* GIVEN INSTRUCTION 1 *
Reproduce the passage of the NZD/USD report that begins with "Trump said on" and ends with "to New Zealand.", substituting "New Zealand Dollar" for "Kiwi".
* GIVEN INSTRUCTION 2 *
According to the NZD/USD report, what tariff rate had Chinese imports already been subject to?

* TEXT *
***

Created
: 2025.04.03
2025.04.03 09:14
The NZD/USD pair faces some selling pressure to near 0.5730 during the early Asian session on Thursday. The New Zealand Dollar (NZD) weakens against the US Dollar (USD) after US President Donald Trump announced reciprocal tariffs that would escalate a trade war.
Trump said on Wednesday that he would impose a 10% baseline tariff on all imports to the United States (USD) and higher duties on some of the country's biggest trading partners. A White House official said Trump is slapping a 54% total tariff rate on imports from China, starting April 9.
Chinese imports had already been subject to a 20% tariff. An additional 34% in reciprocal tariffs will be imposed, according to the official. The potential trade war between the US and China and economic uncertainty could drag the China-proxy Kiwi lower, as China is a major trading partner to New Zealand.

***

* DATA SEGMENT *

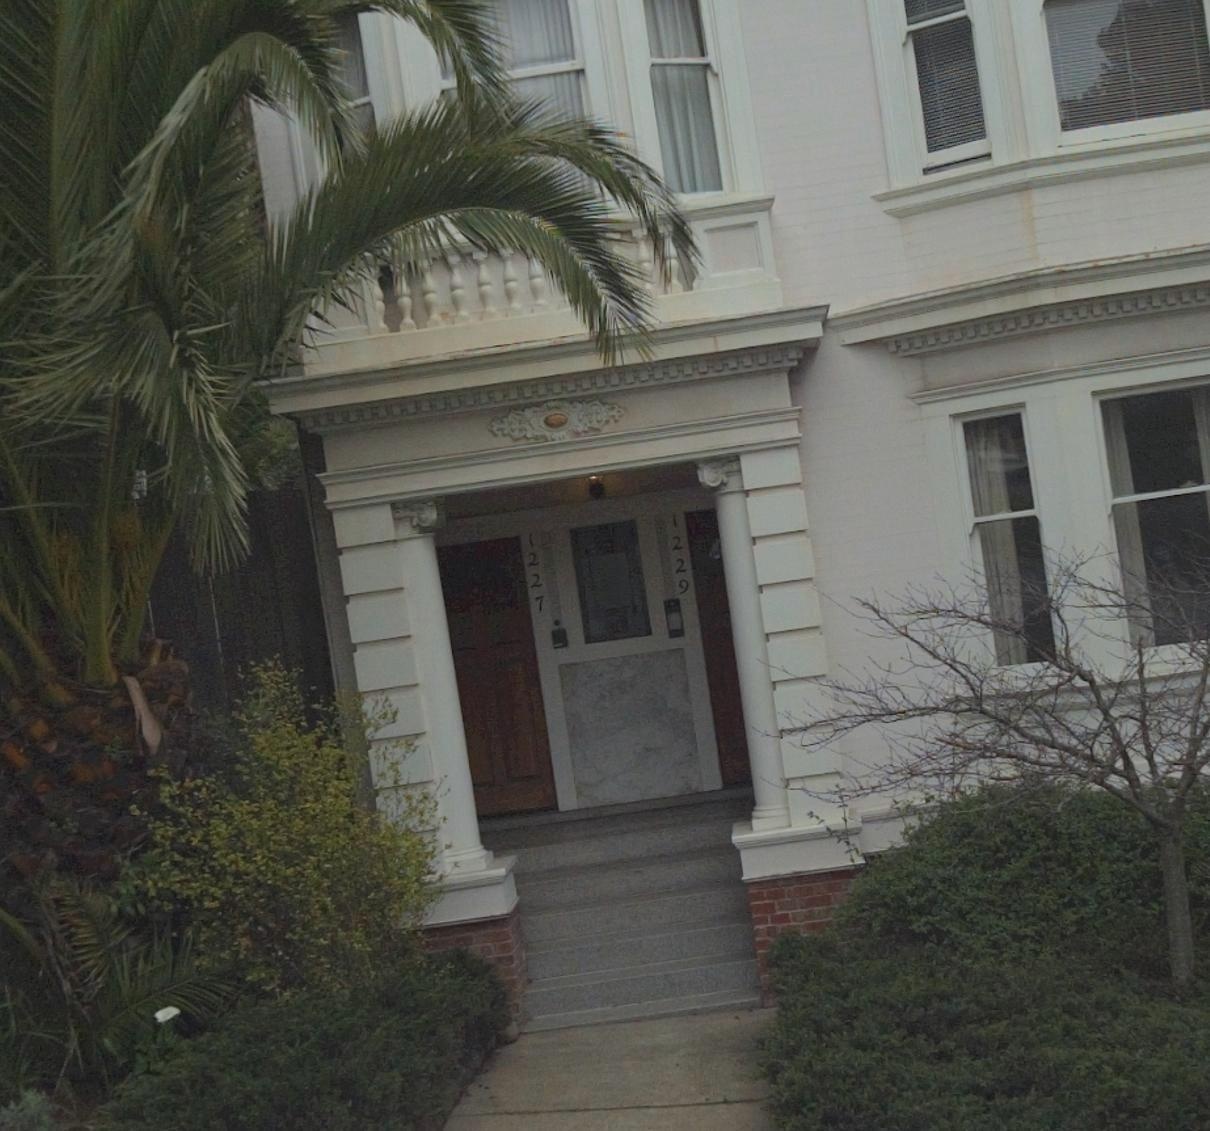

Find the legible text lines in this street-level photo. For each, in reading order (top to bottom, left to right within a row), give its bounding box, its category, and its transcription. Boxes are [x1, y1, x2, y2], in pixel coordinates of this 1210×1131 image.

[523, 530, 547, 615] StreetNumber: 1227
[669, 511, 692, 597] StreetNumber: 1229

***

* FULL RESPONSE 1 *
Trump said on Wednesday that he would impose a 10% baseline tariff on all imports to the United States (USD) and higher duties on some of the country's biggest trading partners. A White House official said Trump is slapping a 54% total tariff rate on imports from China, starting April 9.
Chinese imports had already been subject to a 20% tariff. An additional 34% in reciprocal tariffs will be imposed, according to the official. The potential trade war between the US and China and economic uncertainty could drag the China-proxy New Zealand Dollar lower, as China is a major trading partner to New Zealand.

* FULL RESPONSE 2 *
A 20% tariff.